Endoplasmic reticulum (ER) stress plays a critical role in progression of diabetes and development of complications, notably cardiovascular disease. Some of the contemporary anti-hyperglycemic drugs have been shown to inhibit ER stress. To extend these observations, the effects of various anti-hyperglycemic agents were screened for their effects on ER stress. Seven classes of anti-hyperglycemic drugs were screened including sulfonylureas, meglitinides, metformin, α glucosidase inhibitors, thiazolidinedione, glucagon like peptide 1 (GLP-1) receptor agonists and sodium-glucose cotransporter 2 (SGLT-2) inhibitors. ER stress was measured in human coronary artery endothelial cells (HCAEC) either treated with tunicamycin (TM) or cultured in hyperglycemic conditions (27.5 mM dextrose). The ER stress was measured with the secreted alkaline phosphatase (ES-TRAP) assay. Mediators of the unfolded protein response, including activating transcription factor 6 (ATF6), glucose-regulated protein 78 (GRP78), phospho-inositol-requiring enzyme 1α (pIRE1α), IRE1α, phospho-protein kinase R (PKR)-like endoplasmic reticulum kinase (pPERK), and PERK were measured by Western blot. Metformin, GLP-1 receptor agonists (GLP-1, exendin 4, liraglutide, albiglutide, and lixisenatide) and SGLT-2 inhibitors (canagliflozin, dapagliflozin, and empagliflozin) were the only anti-hyperglycemic drugs screened that reduced ER stress caused by pharmacological (tunicamycin) or hyperglycemic conditions. High-dextrose and TM increased IRE1α and PERK phosphorylation and ATF6 and GRP78 expression, while treatment with metformin, liraglutide (a GLP-1 receptor agonist) and dapagliflozin (a SGLT-2 inhibitor), suppressed IRE1α and PERK phosphorylation as well as ATF6 and GRP78 expression. Thus, the cardioprotective effects of metformin, some of the GLP-1 receptor agonists and SGLT2 inhibitors may be partly related to their ability to reduce ER stress.

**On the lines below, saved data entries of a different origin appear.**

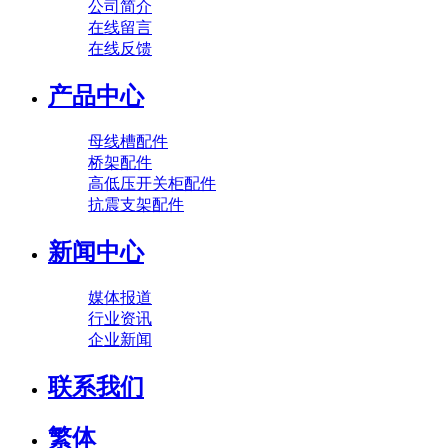
公司简介
在线留言
在线反馈
产品中心
母线槽配件
桥架配件
高低压开关柜配件
抗震支架配件
新闻中心
媒体报道
行业资讯
企业新闻
联系我们
繁体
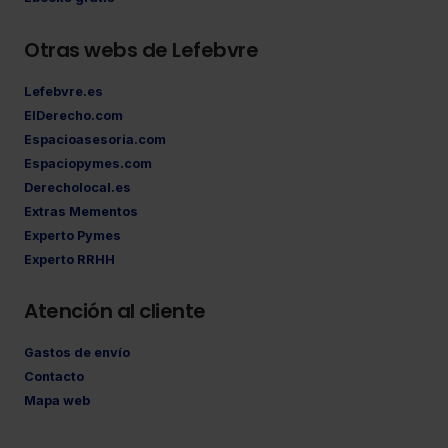
Otras webs de Lefebvre
Lefebvre.es
ElDerecho.com
Espacioasesoria.com
Espaciopymes.com
Derecholocal.es
Extras Mementos
Experto Pymes
Experto RRHH
Atención al cliente
Gastos de envío
Contacto
Mapa web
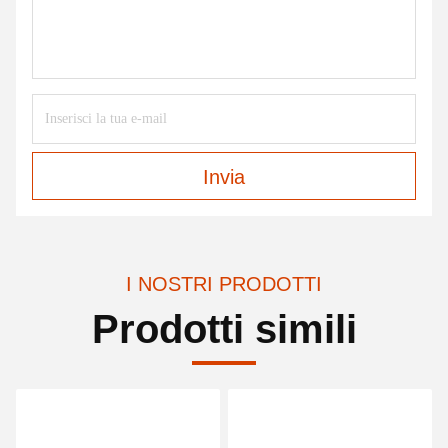
Invia
I NOSTRI PRODOTTI
Prodotti simili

The effect of nicotine and dextrose on endoplasmic reticulum stress in human coronary artery endothelial cells.

Cigarette smoking is one of the major causes of coronary artery disease (CAD) as is diabetes. However, nicotine has been generally regarded as safe and is used in smoking cessation programs. This presumption of nicotine safety was examined in human coronary artery endothelial cells (HCAEC). Endoplasmic reticulum (ER) stress was measured using the secreted alkaline phosphatase (SAP) assay. The ER stress markers inositol-requiring enzyme 1α (IRE1α), phospho-IRE1α, double-stranded RNA-activated protein kinase-like endoplasmic reticulum kinase (PERK), phospho-PERK, activating transcription factor 6 (ATF6), and glucose-related protein 78 (GRP78) were measured by western blot. Cell viability was measured using the 3-(4,5-dimethylthiazol-2-yl)-2,5-diphenyltetrazolium bromide (MTT) assay and crystal violet staining. Intact and cleaved caspase 3, BH3 interacting-domain death agonist (BID), and B-cell lymphoma 2 (Bcl2) were measured by western blot. In cells transfected with the SAP expression plasmid, treatment with nicotine resulted in a dose-dependent decrease in SAP expression with no noticeable toxicity. Nicotine (10 nM) also increased IRE1α and PERK phosphorylation, and ATF6 and GRP78 expression. Although nicotine at concentrations up to 10 µM did not cause cell death, treatment of HCAEC with 10 nM nicotine in the presence of 13.8 mM dextrose aggravated ER stress, increased cell death, increased cleaved caspase 3 and BID, and decreased BCL2. Nicotine at concentrations commonly achieved in nicotine-replacement therapy (NRT) significantly increased ER stress in HCAEC and aggravated dextrose-induced ER stress and cell apoptosis. People using electronic cigarettes and on NRT may be at increased risk for CAD.